Pour que ces solutions soient efficaces, «il est indispensable de renforcer le tri à la source. Il s’agit d’un élément clé de l’économie circulaire qui permet de maximiser la valeur des déchets en facilitant leur recyclage. En triant les déchets dès leur production, que ce soit à domicile, dans les souks ou dans les entreprises, nous pouvons réduire la quantité de plastiques qui finissent dans les décharges ou dans la nature», propose-t-il.

Il a, dans ce sens, appelé à «la mise en place d’une économie circulaire locale pour induire des changements durables à court, moyen et long terme. Cela nécessite une coopération active entre le gouvernement, les entreprises privées, les coopératives, les associations locales, et les citoyens. Il est impératif de développer des infrastructures locales de recyclage et de sensibiliser la population à l’importance du tri et de la réduction des déchets plastiques».

De plus, cette économie circulaire locale peut devenir une source de revenus pour les populations. En créant des emplois dans le recyclage, la réutilisation des matériaux et d’autres activités durables, cela peut non seulement améliorer notre environnement, mais aussi offrir des perspectives économiques qui motiveraient l’accélération et l’adoption de ces pratiques à plus grande échelle.

Projets de souks pilotes

Selon notre source, une approche innovante serait de lancer des projets de souks pilotes, où des solutions durables seraient testées et mises en œuvre ensuite à grande échelle. Ces projets pourraient s’inspirer des anciens modes d’achat, comme l’utilisation de paniers réutilisables, ce qui permettrait de réduire considérablement l’utilisation de plastiques à usage unique.

«Je souhaite également souligner les efforts de la Fondation Mohammed VI pour la Protection de l’Environnement, qui œuvre pour la protection des océans et du littoral à travers des programmes comme Littoral durable et Plages propres. La campagne #b7arblaplastic est un excellent exemple de sensibilisation au problème des déchets plastiques dans les environnements côtiers, un enjeu crucial pour notre pays», affirme-t-il.

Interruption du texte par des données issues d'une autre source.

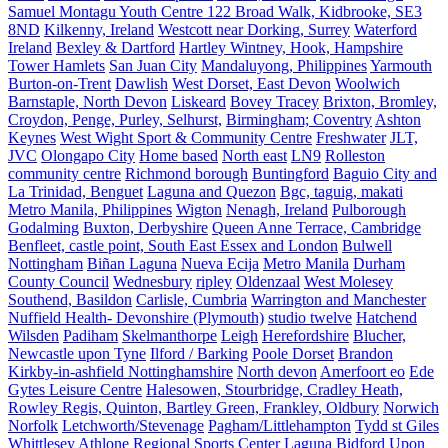
Samuel Montagu Youth Centre 122 Broad Walk, Kidbrooke, SE3
8ND
Kilkenny, Ireland
Westcott near Dorking, Surrey
Waterford
Ireland
Bexley & Dartford
Hartley Wintney, Hook, Hampshire
Tower Hamlets
San Juan City
Mandaluyong, Philippines
Yarmouth
Burton-on-Trent
Dawlish
West Dorset, East Devon
Woolwich
Barnstaple, North Devon
Liskeard
Bovey Tracey
Brixton, Bromley,
Croydon, Penge, Purley, Selhurst,
Birmingham; Coventry
Ashton
Keynes
West Wight Sport & Community Centre
Freshwater
JLT,
JVC
Olongapo City
Home based
North east
LN9
Rolleston
community centre
Richmond borough
Buntingford
Baguio City and
La Trinidad, Benguet
Laguna and Quezon
Bgc, taguig, makati
Metro Manila, Philippines
Wigton
Nenagh, Ireland
Pulborough
Godalming
Buxton, Derbyshire
Queen Anne Terrace, Cambridge
Benfleet, castle point, South East Essex and London
Bulwell
Nottingham
Biñan Laguna
Nueva Ecija
Metro Manila
Durham
County Council
Wednesbury
ripley
Oldenzaal
West Molesey
Southend, Basildon
Carlisle, Cumbria
Warrington and Manchester
Nuffield Health- Devonshire (Plymouth)
studio twelve
Hatchend
Wilsden
Padiham
Skelmanthorpe
Leigh
Herefordshire
Blucher,
Newcastle upon Tyne
Ilford / Barking
Poole Dorset
Brandon
Kirkby-in-ashfield Nottinghamshire
North devon
Amerfoort eo
Ede
Gytes Leisure Centre
Halesowen, Stourbridge, Cradley Heath,
Rowley Regis, Quinton, Bartley Green, Frankley, Oldbury
Norwich
Norfolk
Letchworth/Stevenage
Pagham/Littlehampton
Tydd st Giles
Whittlesey
Athlone Regional Sports Center
Laguna
Bidford Upon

Le ministère de l’Environnement, à travers sa stratégie nationale et son plan national pour l’économie circulaire, est également un acteur clé dans cette transition. Cette stratégie doit mobiliser toutes les parties prenantes pour trouver des alternatives viables afin que le Maroc puisse honorer ses engagements internationaux, notamment en vue de la Coupe du monde 2030, des Objectifs de développement durable (ODD), et des traités internationaux signés pour la protection de l’environnement.